Aku tersenyum lagi. Duh, aku tak tahu energi kebaikan apa yang begitu baik kau simpan. Untuk kau tebarkan kemanfaatannya kepada siapa saja di sekelilingnya. Saat menulisnya, aku sama sekali tak mengharapkan tanggapan tentang solusi mengatasi rematik itu. Tidak! Tapi, lihatlah! Kau menjelmakan tulisan itu sebagai peluang untuk berbagi kemafaatan ke sekitarnya. Berbagi kebaikan. Membuat orang akan senantiasa nyaman membersamaimu.
Dan, melesat. Benar-benar melesat.
 
Hingga 2 Juni 2009 itu. Di suatu pagi. Saat itu aku telah terpisah jauh dari tempat kita dulu pertama kali bertemu. Memang, setelah merantau untuk tunututan kerja, aku tak banyak lagi mengikuti perkembangan teman-teman, termasuk kau, Don.. Yang kutahu, satu semester setelah aku lulus, kau lulus juga. Itu saja. Tak lebih. Tak tahu, atau bahkan tak tahu menahu tentang aktivitasmu setelahnya.

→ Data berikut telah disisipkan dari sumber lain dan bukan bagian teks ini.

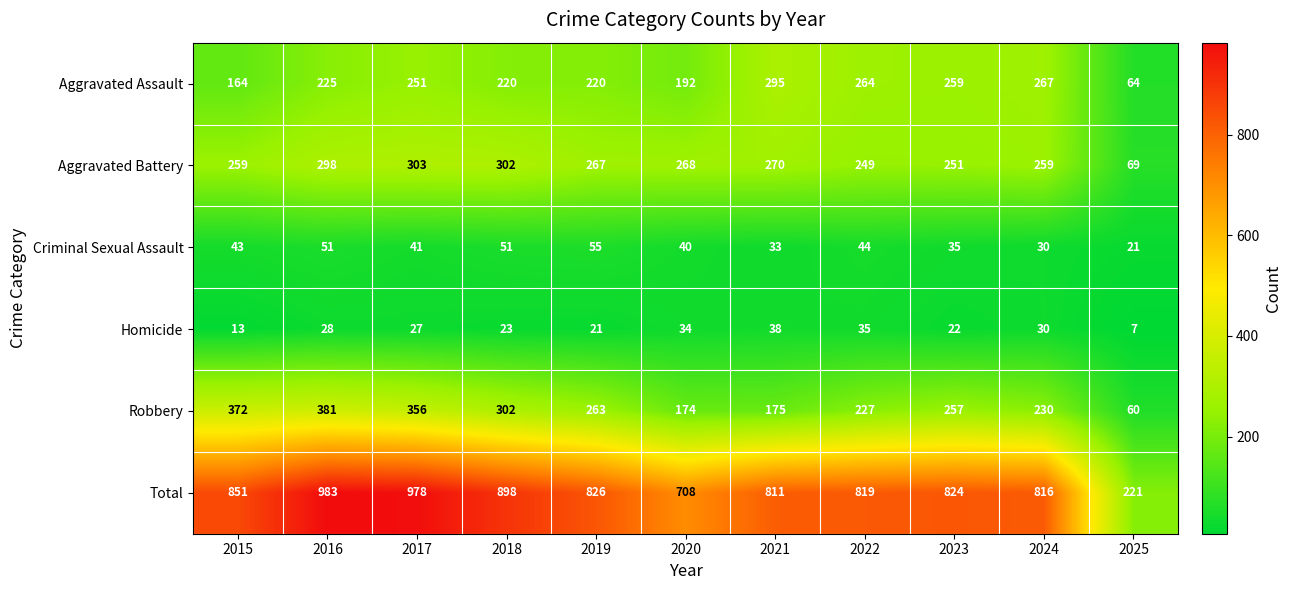

At which label does Robbery first exceed 257?

2015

Tapi sms itu, kemudian mengabarkan segalanya:
“Innaalillahi wa innaa ilayhi rojiun”, bukankah itu pembuka untuk sebuah sms pemberitahuan tentang kematian, “telah meninggal teman kita, Dona Windy Astuti, hari ini di jakarta”
Entah apa yang ada di perasaanku kala itu, Don. Sempat terbengong tak percaya. Berharap SMS ini keliru. Berharap SMS ini hanya main-main belaka. Tapi ternyata tidak, Don! SMS lain kemudian datang menyerbu untuk memberitahukan hal yang sama. Maka secepat kilat kemudian aku sign in yahoo messenger, log in Face book. Menyapa teman-teman, mempertanyakan kebenaran.

“Benarkah?”

“Bagaimana bisa?”

“Ceritanya bagaimana?”

Tak ada yang benar-benar tahu dengan pasti, Don. Semuanya serba simpang-siur. Tapi yang pasti, aroma duka menyeruak. Kalimat-kalimat bela sungkawa sontak memenuhi status FB, milist angkatan ramai membicarakan kronologis. Tak jelas, tapi dari keterangan yang patah-patah, kemudian aku mendapatkan kronologis seperti ini:

Kau diterima kerja di jakarta. Kemudian mengikuti orientasi kerja semi militer. Menginap. Saat itu lepas sholat subuh, teman  sekerjamu menjemput ke kamarmu untuk bersiap-siap mengikuti acara, tapi kau mempersilakan temanmu itu untuk duluan. Saat itulah, saat temanmu sudah di luar untuk duluan, terdengar sebuah benda berat jatuh berdebam dari dalam kamar. Saat dilihat, kau sudah ditemukan ambruk di dalam kamarmu.
 
++++++
 
Dan, di sujud itu, beberapa jam setelah kabar itu, aku tergugu. Pertahanan selama beberapa jam itu akhirnya jebol juga. Tak tertahankan lagi. Sungguh, kau terlalu baik. Terlalu banyak hal-hal baik yang kau catatkan. Mengingatmu adalah mengingat kebaikan. Maka, jika air mata ini adalah kesaksian akan kebaikanmu di muka bumi ini, maka aku berdoa, Don. Aku berdoa, semoga itu menjelma menjadi bulir-bulir yang memperberat timbangan kebaikanmu. Semoga.